Still, none of us knew what to make of this bush, new to us, sprung up almost overnight. The berries hung from the bushes, shaped like glistening red tears, nearly clear, with a single shimmering seed visible. Susha, a girl I thought to be afraid of nothing and willing to dare almost anything, reached out a tentative hand and nearly touched one of the ruby temptations, but jerked her hand back and put it behind her, as if she feared being burned.
“Are they hot, Susha?” Little Pitar inquired in his gentle voice. Poor Pitar. His elder brother, Martu, was the britad of his father’s pride and could do no wrong. He used his position to make the little one’s life miserable. We had all seen the bruises that were evidence, though strangely, they were invisible to our parents, who feared Martu’s father and his influence with our ground lord.
“Are they hot?” Martu mocked him. “I doubt it.” He elbowed his way through us and snatched a berry off the bush, tossing it down his throat before anyone could stop him. Not that we would, of course.
His head jerked twice, for all the world like a hen pecking at grass seed. Then he coughed, once, twice, three times. The third time, a tongue of flame passed between his lips and singed the stand of sweetstrips in front of him.
There was silence for a moment. Anthe, the great friend of my childhood, looked at me in amazement. “Did you see that, Mak? Did I?” his bright blue eyes wide.
When nothing more happened to Martu, some of the others went ahead and took a single berry each. One after the other, they spouted fire, except for Susha, who merely coughed up a tiny cloud of smoke and then laughed as it spread itself thin on the breeze.
“No more! These are mine!” Martu stood between us and the bush. “Mine!”
He wasn’t that much bigger than the rest of us, but we all knew where he stood and where we did. No one wanted to bring trouble down on his or her parents, and Martu was trouble. Turning his back on us, the bully grabbed handfuls of the berry from the bush and crammed them down like Long John after the fast.
At first, it was amusing to see him spouting flames from his nose and mouth, and in one memorable spurt, from his nethers. Hands were stuffed in mouths to stifle the giggles Martu would never have forgiven.
“Martu, what’s on your hand?” Anthe’s voice was puzzled.
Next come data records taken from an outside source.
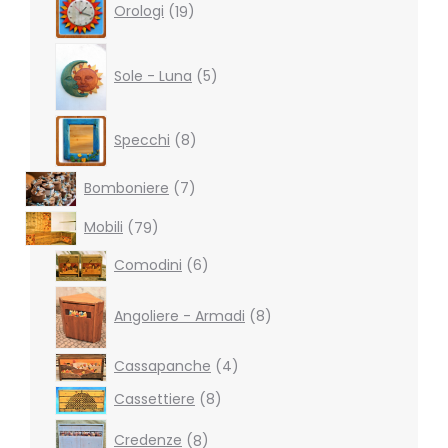
Orologi
19
products
5
products
Sole - Luna
5
8
Specchi
8
products
7
Bomboniere
7
products
79
Mobili
79
products
6
Comodini
6
products
8
products
Angoliere - Armadi
8
4
Cassapanche
4
products
8
Cassettiere
8
products
8
Credenze
8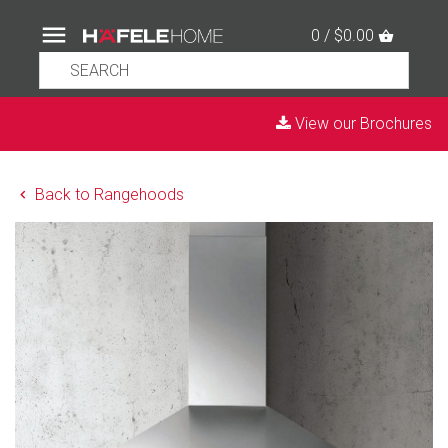
0 / $0.00
View our Brochures
Back to Rangehoods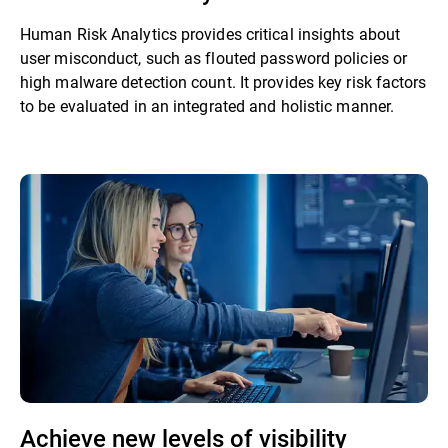
Human Risk Analytics provides critical insights about
user misconduct, such as flouted password policies or
high malware detection count. It provides key risk factors
to be evaluated in an integrated and holistic manner.
Achieve new levels of visibility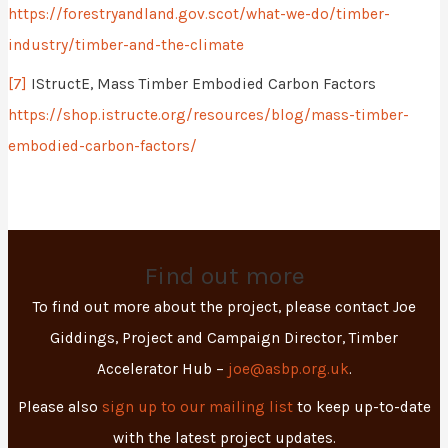
https://forestryandland.gov.scot/what-we-do/timber-
industry/timber-and-the-climate
[7]
IStructE, Mass Timber Embodied Carbon Factors
https://shop.istructe.org/resources/blog/mass-timber-
embodied-carbon-factors/
Find out more
To find out more about the project, please contact Joe
Giddings, Project and Campaign Director, Timber
Accelerator Hub –
joe@asbp.org.uk
.
Please also
sign up to our mailing list
to keep up-to-date
with the latest project updates.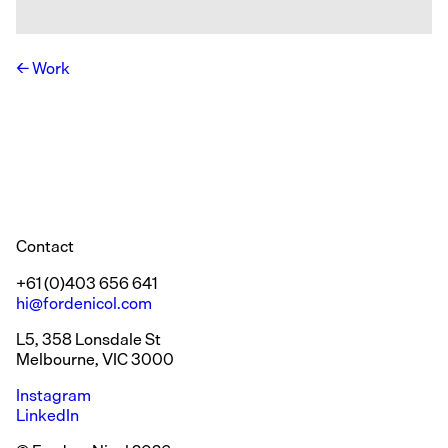
Work
Contact
+61 (0)403 656 641
hi@fordenicol.com
L5, 358 Lonsdale St
Melbourne, VIC 3000
Instagram
LinkedIn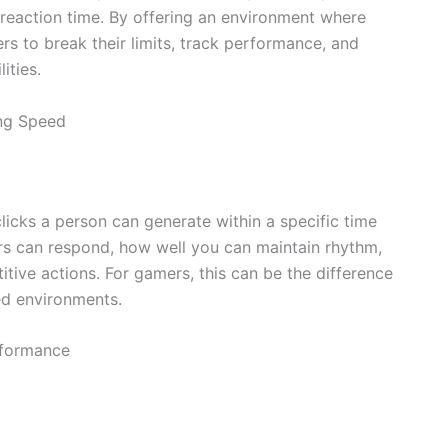
 reaction time. By offering an environment where
rs to break their limits, track performance, and
ities.
ing Speed
licks a person can generate within a specific time
ers can respond, how well you can maintain rhythm,
itive actions. For gamers, this can be the difference
ed environments.
rformance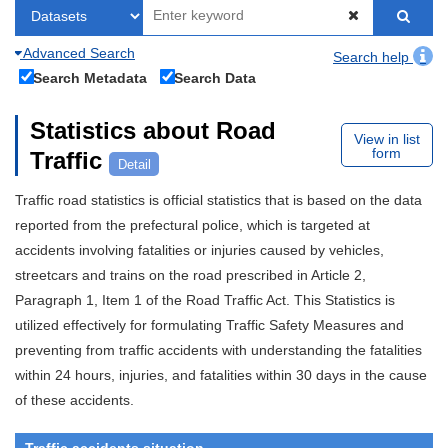
Advanced Search
Search help
Search Metadata
Search Data
Statistics about Road
View in list
form
Traffic
Detail
Traffic road statistics is official statistics that is based on the data
reported from the prefectural police, which is targeted at
accidents involving fatalities or injuries caused by vehicles,
streetcars and trains on the road prescribed in Article 2,
Paragraph 1, Item 1 of the Road Traffic Act. This Statistics is
utilized effectively for formulating Traffic Safety Measures and
preventing from traffic accidents with understanding the fatalities
within 24 hours, injuries, and fatalities within 30 days in the cause
of these accidents.
Traffic accidents situation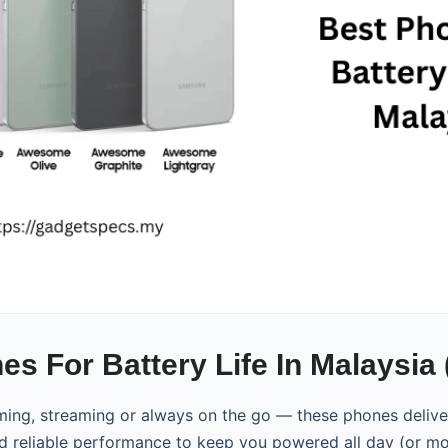
s For Battery Life In Malaysia 
ing, streaming or always on the go — these phones deliver 
d reliable performance to keep you powered all day (or mo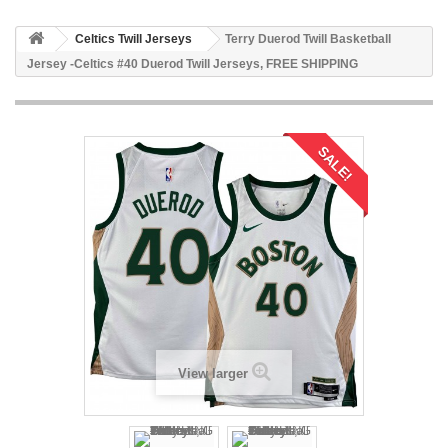
Celtics Twill Jerseys
Terry Duerod Twill Basketball
Jersey -Celtics #40 Duerod Twill Jerseys, FREE SHIPPING
SALE!
View larger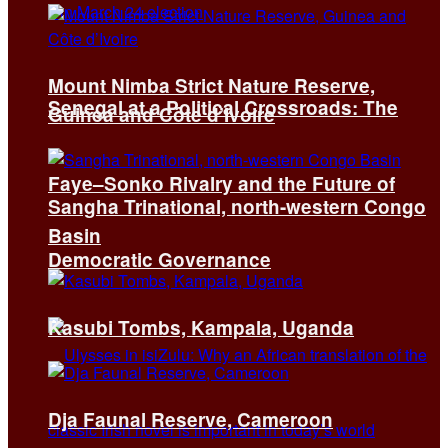
Mount Nimba Strict Nature Reserve,
Senegal at a Political Crossroads: The
Guinea and Côte d’Ivoire
Faye–Sonko Rivalry and the Future of
Sangha Trinational, north-western Congo
Basin
Democratic Governance
Kasubi Tombs, Kampala, Uganda
Dja Faunal Reserve, Cameroon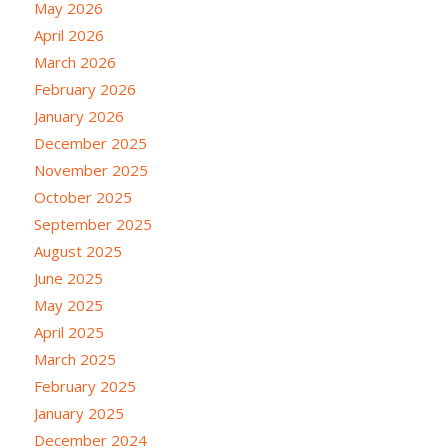
May 2026
April 2026
March 2026
February 2026
January 2026
December 2025
November 2025
October 2025
September 2025
August 2025
June 2025
May 2025
April 2025
March 2025
February 2025
January 2025
December 2024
“What?” But then we all saw it. Martu’s hand – both hands, actually, were slowly turning a strange dark green, a weirdly familiar color, and scaly –
As one, we stepped back. Every one of us knew what he was becoming, even if we didn’t understand how. The skin of the last Fyrbeast to menace the village was wrapped around the chimney of the Broderhall. Every child knew the story of Karne Stronghand and how he brought the fyrbeast down with a well-shot arrow, but only after many sevendays of death and damage to animals and crops. Now, we were about to have another such among us.
Martu’s head snapped back and his face merged together, elongated. His voice changed from the cries of a human child to a frightening alien bellow. Two bumps appeared on his back and began to tear his shirt.
“What do we do?” Suddenly, all were looking to me, as the eldest. It was a responsibility I didn’t want.
“Do it now, Mak, while they can still see it’s him, see how he changed.” Anthe was grappling at my belt, for the hatchet I never went without.
“Do it!” “Yes, you must!” The cries went up from every side. Martu’s eyes, the only truly human part of him left, pleaded with me, whether for saving from the horrible change or for the mercy he had never shown anyone else, least of all his younger brother.
For myself, I thought that the bully might enjoy ravaging our village and any other he came across once he adapted to being a fyrbeast. I took the hatchet from Anthe and swung it twice. The girls turned away and were sick. Some of the boys, too.
It took us an hour to drag what was left of Martu back to the village. His father raved and swore, but in the end it was plain as the Guide Star what had been in the process of happening. It took nearly a sevenday and delayed the harvest, but the men went into the fields and forests in pairs and brought back every one of these new bushes they could find.
We had a bonfire with them the following night. Every sound brought anxious glances to the skies. We had destroyed all we found – but who knew if all were gone? Or who might have found them and eaten?